**Task statement:** Render every line of the material below as a numbered list, leaving out any blank lines.

**Given data:**
— BEGIN —

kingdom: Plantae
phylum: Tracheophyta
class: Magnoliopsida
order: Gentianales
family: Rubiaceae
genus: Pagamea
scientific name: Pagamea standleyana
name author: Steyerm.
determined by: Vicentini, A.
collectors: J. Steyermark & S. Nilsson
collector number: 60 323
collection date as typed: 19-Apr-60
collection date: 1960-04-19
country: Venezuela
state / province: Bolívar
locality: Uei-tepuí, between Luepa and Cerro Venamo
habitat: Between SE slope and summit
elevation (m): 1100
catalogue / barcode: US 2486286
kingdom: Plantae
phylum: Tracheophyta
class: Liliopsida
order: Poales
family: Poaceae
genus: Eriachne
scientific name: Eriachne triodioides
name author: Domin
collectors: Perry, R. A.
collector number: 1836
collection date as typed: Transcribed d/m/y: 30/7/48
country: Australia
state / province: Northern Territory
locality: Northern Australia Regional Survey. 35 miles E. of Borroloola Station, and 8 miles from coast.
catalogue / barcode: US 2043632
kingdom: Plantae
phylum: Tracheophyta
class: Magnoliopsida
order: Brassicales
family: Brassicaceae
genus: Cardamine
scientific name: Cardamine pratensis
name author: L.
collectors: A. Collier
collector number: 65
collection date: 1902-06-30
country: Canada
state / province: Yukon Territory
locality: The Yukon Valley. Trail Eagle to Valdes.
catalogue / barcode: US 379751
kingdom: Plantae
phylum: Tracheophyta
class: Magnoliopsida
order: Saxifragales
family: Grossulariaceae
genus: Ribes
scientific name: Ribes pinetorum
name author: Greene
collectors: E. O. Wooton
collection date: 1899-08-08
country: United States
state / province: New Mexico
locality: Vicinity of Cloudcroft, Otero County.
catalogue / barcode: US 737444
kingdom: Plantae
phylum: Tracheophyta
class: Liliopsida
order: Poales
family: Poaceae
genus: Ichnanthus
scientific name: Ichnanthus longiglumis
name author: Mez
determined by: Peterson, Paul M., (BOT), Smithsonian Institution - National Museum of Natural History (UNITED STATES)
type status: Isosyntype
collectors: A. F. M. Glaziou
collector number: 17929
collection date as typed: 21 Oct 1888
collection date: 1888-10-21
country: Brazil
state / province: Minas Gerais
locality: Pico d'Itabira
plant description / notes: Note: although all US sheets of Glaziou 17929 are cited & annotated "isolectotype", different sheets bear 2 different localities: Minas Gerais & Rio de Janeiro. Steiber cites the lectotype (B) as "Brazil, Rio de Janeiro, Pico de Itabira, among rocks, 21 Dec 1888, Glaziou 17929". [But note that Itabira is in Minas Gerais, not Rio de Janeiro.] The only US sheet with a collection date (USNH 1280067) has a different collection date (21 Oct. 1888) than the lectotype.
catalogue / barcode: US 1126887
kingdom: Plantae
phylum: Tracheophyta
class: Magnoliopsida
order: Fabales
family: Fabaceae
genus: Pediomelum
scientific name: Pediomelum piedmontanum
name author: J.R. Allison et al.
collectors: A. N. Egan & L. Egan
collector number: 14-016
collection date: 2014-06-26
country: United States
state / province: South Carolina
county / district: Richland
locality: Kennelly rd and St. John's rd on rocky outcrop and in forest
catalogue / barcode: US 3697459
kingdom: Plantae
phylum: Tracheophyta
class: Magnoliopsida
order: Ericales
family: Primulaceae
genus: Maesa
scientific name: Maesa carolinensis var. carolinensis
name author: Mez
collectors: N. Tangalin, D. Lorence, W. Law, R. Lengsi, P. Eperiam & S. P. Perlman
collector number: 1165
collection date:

— END —

**The solution:**
1. kingdom: Plantae
2. phylum: Tracheophyta
3. class: Magnoliopsida
4. order: Gentianales
5. family: Rubiaceae
6. genus: Pagamea
7. scientific name: Pagamea standleyana
8. name author: Steyerm.
9. determined by: Vicentini, A.
10. collectors: J. Steyermark & S. Nilsson
11. collector number: 60 323
12. collection date as typed: 19-Apr-60
13. collection date: 1960-04-19
14. country: Venezuela
15. state / province: Bolívar
16. locality: Uei-tepuí, between Luepa and Cerro Venamo
17. habitat: Between SE slope and summit
18. elevation (m): 1100
19. catalogue / barcode: US 2486286
20. kingdom: Plantae
21. phylum: Tracheophyta
22. class: Liliopsida
23. order: Poales
24. family: Poaceae
25. genus: Eriachne
26. scientific name: Eriachne triodioides
27. name author: Domin
28. collectors: Perry, R. A.
29. collector number: 1836
30. collection date as typed: Transcribed d/m/y: 30/7/48
31. country: Australia
32. state / province: Northern Territory
33. locality: Northern Australia Regional Survey. 35 miles E. of Borroloola Station, and 8 miles from coast.
34. catalogue / barcode: US 2043632
35. kingdom: Plantae
36. phylum: Tracheophyta
37. class: Magnoliopsida
38. order: Brassicales
39. family: Brassicaceae
40. genus: Cardamine
41. scientific name: Cardamine pratensis
42. name author: L.
43. collectors: A. Collier
44. collector number: 65
45. collection date: 1902-06-30
46. country: Canada
47. state / province: Yukon Territory
48. locality: The Yukon Valley. Trail Eagle to Valdes.
49. catalogue / barcode: US 379751
50. kingdom: Plantae
51. phylum: Tracheophyta
52. class: Magnoliopsida
53. order: Saxifragales
54. family: Grossulariaceae
55. genus: Ribes
56. scientific name: Ribes pinetorum
57. name author: Greene
58. collectors: E. O. Wooton
59. collection date: 1899-08-08
60. country: United States
61. state / province: New Mexico
62. locality: Vicinity of Cloudcroft, Otero County.
63. catalogue / barcode: US 737444
64. kingdom: Plantae
65. phylum: Tracheophyta
66. class: Liliopsida
67. order: Poales
68. family: Poaceae
69. genus: Ichnanthus
70. scientific name: Ichnanthus longiglumis
71. name author: Mez
72. determined by: Peterson, Paul M., (BOT), Smithsonian Institution - National Museum of Natural History (UNITED STATES)
73. type status: Isosyntype
74. collectors: A. F. M. Glaziou
75. collector number: 17929
76. collection date as typed: 21 Oct 1888
77. collection date: 1888-10-21
78. country: Brazil
79. state / province: Minas Gerais
80. locality: Pico d'Itabira
81. plant description / notes: Note: although all US sheets of Glaziou 17929 are cited & annotated "isolectotype", different sheets bear 2 different localities: Minas Gerais & Rio de Janeiro. Steiber cites the lectotype (B) as "Brazil, Rio de Janeiro, Pico de Itabira, among rocks, 21 Dec 1888, Glaziou 17929". [But note that Itabira is in Minas Gerais, not Rio de Janeiro.] The only US sheet with a collection date (USNH 1280067) has a different collection date (21 Oct. 1888) than the lectotype.
82. catalogue / barcode: US 1126887
83. kingdom: Plantae
84. phylum: Tracheophyta
85. class: Magnoliopsida
86. order: Fabales
87. family: Fabaceae
88. genus: Pediomelum
89. scientific name: Pediomelum piedmontanum
90. name author: J.R. Allison et al.
91. collectors: A. N. Egan & L. Egan
92. collector number: 14-016
93. collection date: 2014-06-26
94. country: United States
95. state / province: South Carolina
96. county / district: Richland
97. locality: Kennelly rd and St. John's rd on rocky outcrop and in forest
98. catalogue / barcode: US 3697459
99. kingdom: Plantae
100. phylum: Tracheophyta
101. class: Magnoliopsida
102. order: Ericales
103. family: Primulaceae
104. genus: Maesa
105. scientific name: Maesa carolinensis var. carolinensis
106. name author: Mez
107. collectors: N. Tangalin, D. Lorence, W. Law, R. Lengsi, P. Eperiam & S. P. Perlman
108. collector number: 1165
109. collection date:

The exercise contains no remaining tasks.